- DOCUMENT SEGMENT:
## start

WHEN Darren Barker, then Tony Sims’ leading fighter, fought Sergio Martinez in Atlantic City in 2011, it was John Ryder – a promising middleweight with a record that then stood at 5-0 – who rescued Barker’s preparations when they were most under threat.
“We trained in Canada,” Sims recalled. “We had two sparring partners, and neither one of them turned up. I remember ringing him up and saying, ‘John, I’m sticking you on the plane today, ‘cause we’re bang in trouble for sparring’. He flew 10 hours to Toronto, got off the plane, come in, and [sparred] eight rounds, and that just showed what kind of a fighter he is. From looking at them early days you could always see the potential.”
Twelve years on Barker and Martinez have long retired, and Anthony Joshua has come and gone from Sims’ gym, but the relationship between Ryder, his trainer and his promoters Matchroom has endured, and on Saturday in Guadalajara – against Saul “Canelo” Alvarez – Ryder and the close-knit team around him will finally have their day in the sun.

## end

- Records:

## start

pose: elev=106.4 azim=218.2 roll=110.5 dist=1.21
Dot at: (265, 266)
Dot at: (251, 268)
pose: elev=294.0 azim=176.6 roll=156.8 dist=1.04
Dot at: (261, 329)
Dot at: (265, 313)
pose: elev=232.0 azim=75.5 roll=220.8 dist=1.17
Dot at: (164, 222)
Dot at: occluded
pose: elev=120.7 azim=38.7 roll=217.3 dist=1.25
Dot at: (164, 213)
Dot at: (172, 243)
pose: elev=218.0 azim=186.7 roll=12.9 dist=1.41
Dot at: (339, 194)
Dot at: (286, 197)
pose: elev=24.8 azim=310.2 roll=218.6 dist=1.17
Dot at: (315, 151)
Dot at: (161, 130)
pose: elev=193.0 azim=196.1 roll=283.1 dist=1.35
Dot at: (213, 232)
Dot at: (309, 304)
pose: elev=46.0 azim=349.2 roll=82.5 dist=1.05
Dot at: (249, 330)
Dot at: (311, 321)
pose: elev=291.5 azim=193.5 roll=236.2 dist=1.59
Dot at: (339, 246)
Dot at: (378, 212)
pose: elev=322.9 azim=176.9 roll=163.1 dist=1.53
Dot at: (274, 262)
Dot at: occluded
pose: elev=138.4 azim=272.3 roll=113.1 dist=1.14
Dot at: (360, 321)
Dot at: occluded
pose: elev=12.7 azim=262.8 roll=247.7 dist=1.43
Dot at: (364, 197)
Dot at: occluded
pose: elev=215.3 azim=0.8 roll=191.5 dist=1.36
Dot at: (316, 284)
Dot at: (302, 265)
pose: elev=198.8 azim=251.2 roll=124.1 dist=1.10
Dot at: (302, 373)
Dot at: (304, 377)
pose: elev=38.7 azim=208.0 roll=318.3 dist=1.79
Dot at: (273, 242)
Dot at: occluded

## end

- CHALLENGE 1: In the boxing article, rewrite the paragraph beginning "Twelve years on" in shorter form, keeping its main facts.
- CHALLENGE 2: In the records, substitute "view" for "pose" from the line containing "pose: elev=138.4 azim=272.3" through the end of the records, and return only those lines.
The records have no connection to the text.

- RESULT 1: Twelve years later, Barker and Martinez have retired and Anthony Joshua has left Sims' gym. Ryder's relationship with his trainer and his promoters Matchroom has lasted, though. On Saturday in Guadalajara, Ryder and his close-knit team face Saul "Canelo" Alvarez.

- RESULT 2:
view: elev=138.4 azim=272.3 roll=113.1 dist=1.14
Dot at: (360, 321)
Dot at: occluded
view: elev=12.7 azim=262.8 roll=247.7 dist=1.43
Dot at: (364, 197)
Dot at: occluded
view: elev=215.3 azim=0.8 roll=191.5 dist=1.36
Dot at: (316, 284)
Dot at: (302, 265)
view: elev=198.8 azim=251.2 roll=124.1 dist=1.10
Dot at: (302, 373)
Dot at: (304, 377)
view: elev=38.7 azim=208.0 roll=318.3 dist=1.79
Dot at: (273, 242)
Dot at: occluded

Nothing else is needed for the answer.